The state of public discourse is certainly a topic of current interest and debate. The German philosopher Jürgen Habermas (who died just this past March at the age of 96) developed the idea of the "public sphere"—that is, the cultural arena where private individuals come together to discuss topics of public interest and a develop a sense of "public opinion." Tracing its origins to the salons, cafés, theaters, and print shops of seventeenth- and eighteenth-century Europe, Habermas described the ideal version of this public sphere as promoting rational discussion among well-informed, literate individuals. Although there have been many critiques and refinements of his portrait of the early modern public sphere over the years, his image of it continues to loom large in the public imagination, perhaps especially whenever commentators opine about the noisier, fragmented kinds of discussion that prevail in the contemporary media landscape. In a late work on the public sphere in the digital age, Habermas himself lamented the "desolate cacophony" of our communication culture. It's a common refrain, and certainly understandable. Who among us hasn't felt overwhelmed or overstimulated by the rush of information and misinformation coming at us, or the sometimes-vitriolic tone of public discussion?
In this context, I think it's helpful to remember that the ideal of reasoned debate might not correspond with what public discourse truly sounded like in the Old Regime, and that in fact individuals in that earlier era also experienced their communication landscape as noisy. More important, I think it's interesting to note that, in the seventeenth and eighteenth centuries, noise metaphors did not always carry a clear value judgment. In using this language, writers homed in on certain qualities of public talk that could be considered negative, positive, or neutral: It was going to be confusing, heterogeneous, perhaps unintelligible. It would be impossible to trace to a single, authoritative source.
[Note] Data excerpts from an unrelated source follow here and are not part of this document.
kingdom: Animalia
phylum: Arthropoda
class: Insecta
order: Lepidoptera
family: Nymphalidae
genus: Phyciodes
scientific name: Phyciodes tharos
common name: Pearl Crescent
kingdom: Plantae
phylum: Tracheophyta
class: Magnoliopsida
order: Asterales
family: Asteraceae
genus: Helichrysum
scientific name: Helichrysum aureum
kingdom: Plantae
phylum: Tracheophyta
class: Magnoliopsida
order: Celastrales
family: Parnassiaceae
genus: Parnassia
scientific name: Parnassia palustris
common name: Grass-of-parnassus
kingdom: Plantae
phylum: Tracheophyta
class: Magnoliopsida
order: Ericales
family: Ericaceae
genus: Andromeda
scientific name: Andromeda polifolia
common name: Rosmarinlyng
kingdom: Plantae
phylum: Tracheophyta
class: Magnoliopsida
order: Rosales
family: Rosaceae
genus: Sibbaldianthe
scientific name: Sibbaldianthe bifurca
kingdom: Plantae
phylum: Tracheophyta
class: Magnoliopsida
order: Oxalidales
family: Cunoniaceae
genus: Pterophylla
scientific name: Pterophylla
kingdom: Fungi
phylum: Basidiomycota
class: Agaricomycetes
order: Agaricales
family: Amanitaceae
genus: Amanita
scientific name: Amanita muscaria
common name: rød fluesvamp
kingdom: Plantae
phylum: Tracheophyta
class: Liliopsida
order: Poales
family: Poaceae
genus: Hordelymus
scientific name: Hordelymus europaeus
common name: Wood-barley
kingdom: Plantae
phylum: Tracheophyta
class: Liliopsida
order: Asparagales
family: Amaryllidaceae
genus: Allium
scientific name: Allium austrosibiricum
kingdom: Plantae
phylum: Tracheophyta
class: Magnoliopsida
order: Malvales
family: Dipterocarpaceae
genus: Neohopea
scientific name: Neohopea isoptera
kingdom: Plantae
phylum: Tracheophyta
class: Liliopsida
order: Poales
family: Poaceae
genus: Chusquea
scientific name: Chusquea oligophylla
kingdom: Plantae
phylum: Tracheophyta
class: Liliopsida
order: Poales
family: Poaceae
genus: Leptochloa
It was going to move through the air like a force of nature. The acoustic model for thinking about these characteristics of public communication offered a concrete framework for writers who imagined how they could influence the flow of noise or simply properly listen to it. Whereas the "public sphere" paradigm establishes a normative ideal for public discourse, often by limiting who is allowed to participate in it and what forms of speech count as legitimate, sonic metaphors encourage us to think about public communication in less restrictive terms. It becomes less about policing speech, more about attending to the ethics of listening and constantly renegotiating the politics of listenability.
I don't believe that history has lessons for the present, necessarily, but I do think that specific histories can offer us examples of completely different ways of framing human experience which in turn have the potential to jolt us out of certain assumptions or habits of thought that dominate in our contemporary culture.